I mean, people do it all the time, right? It's supposed to be healthy for you to take a vacation from your work. And as much as I may love it and try and tell myself otherwise, writing is work for me, and as long as I continue to pursue it, it always will be. That's just how it goes. So surely at some point a vacation is in order, right? I mean, I've done over a hundred of these things, and I ran out of things to write a long time ago, yet I'm still pushing on somehow.
But, setting my own rules, how do I know how long a break is supposed to be? Is it a single day? A weekend? A week? And wouldn't doing so inherently make me fail in my goal of writing everyday for a year? I mean, granted, I already have, but I think anyone would be hard pressed to say that one lost day is better than two, or three, or so on.

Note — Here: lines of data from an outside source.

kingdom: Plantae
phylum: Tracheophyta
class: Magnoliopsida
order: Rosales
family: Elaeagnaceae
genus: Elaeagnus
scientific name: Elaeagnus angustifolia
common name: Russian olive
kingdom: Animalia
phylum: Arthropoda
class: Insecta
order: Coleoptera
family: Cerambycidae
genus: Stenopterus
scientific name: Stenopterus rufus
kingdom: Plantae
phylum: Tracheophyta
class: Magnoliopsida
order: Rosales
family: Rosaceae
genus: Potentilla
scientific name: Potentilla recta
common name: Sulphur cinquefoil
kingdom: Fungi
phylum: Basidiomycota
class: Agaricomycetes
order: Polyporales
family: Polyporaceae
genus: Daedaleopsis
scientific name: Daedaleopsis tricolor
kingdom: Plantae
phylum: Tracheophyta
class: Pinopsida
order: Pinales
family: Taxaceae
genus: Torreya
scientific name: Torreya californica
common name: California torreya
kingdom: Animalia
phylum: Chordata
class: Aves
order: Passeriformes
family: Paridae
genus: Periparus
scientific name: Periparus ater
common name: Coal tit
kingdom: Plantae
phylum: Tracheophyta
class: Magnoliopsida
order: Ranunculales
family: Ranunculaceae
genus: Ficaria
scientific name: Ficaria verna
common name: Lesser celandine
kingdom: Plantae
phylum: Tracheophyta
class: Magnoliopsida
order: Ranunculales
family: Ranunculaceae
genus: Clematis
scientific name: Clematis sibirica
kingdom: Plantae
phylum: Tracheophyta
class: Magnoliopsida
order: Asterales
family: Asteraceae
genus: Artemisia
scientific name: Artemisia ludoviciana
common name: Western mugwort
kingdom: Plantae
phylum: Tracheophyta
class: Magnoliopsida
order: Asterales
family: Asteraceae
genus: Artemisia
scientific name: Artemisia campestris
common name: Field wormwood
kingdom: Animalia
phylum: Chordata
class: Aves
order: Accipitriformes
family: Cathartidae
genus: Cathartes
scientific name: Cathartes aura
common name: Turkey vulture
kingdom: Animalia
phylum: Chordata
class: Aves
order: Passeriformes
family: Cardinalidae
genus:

When I started this challenge, I knew it was going to be exactly that - a challenge. I wasn't expecting it to be easy. I knew it would be hard, and good god, that hardness has exceeded my expectations. I have pushed hard, harder than I ever had, to write. Somedays it's easier than others, sure, but that's how everything goes. That's how things are supposed to be. At what point can I say I have earned a break?
Everyone has a different answer to that question. And for all I know, it may differ from thing to thing, place to place. Some things may inherently need more breaks than other things. For me, there is no point at which a break has been earned. Not for writing. Even if I were to publish a book, the next day the best thing for me to do would be to sit down and get to work on the next one. I just wouldn't be able to get back to it if I took a day off in between. And, sad as it may seem, I have a feeling that this is true for a lot of people in whatever endeavors they may choose to follow.
Breaks are important, though. We can't burn ourselves out. We need time between the big pushes to cooldown, gather ourselves, and get ready for the next big step. In a way, you could almost say that my real talk posts are my breaks. They don't require a lot of creativity. They're just me getting my thoughts down. Not to say that they aren't useful to me, although they may be useless and uninteresting to any reader I may or may not have. But that's why I wouldn't make a book out of them.
In many ways, you can't take a break from writing. Or at least, I can't. Even if I weren't doing the physical act of writing every day, I would constantly be thinking about it. Thinking about things I want to write, or that I have written, or things that I've read and what I liked or didn't like about them. Writing is, in some ways, one of the most mentally intensive activities I can think of. It always requires your attention, whether you even realize it or not.
So call this kind of writing my break, as an artist may consider a quick sketch a break from their bigger projects. Because breaks are important, even if they do not come in the shapes that we expect of them.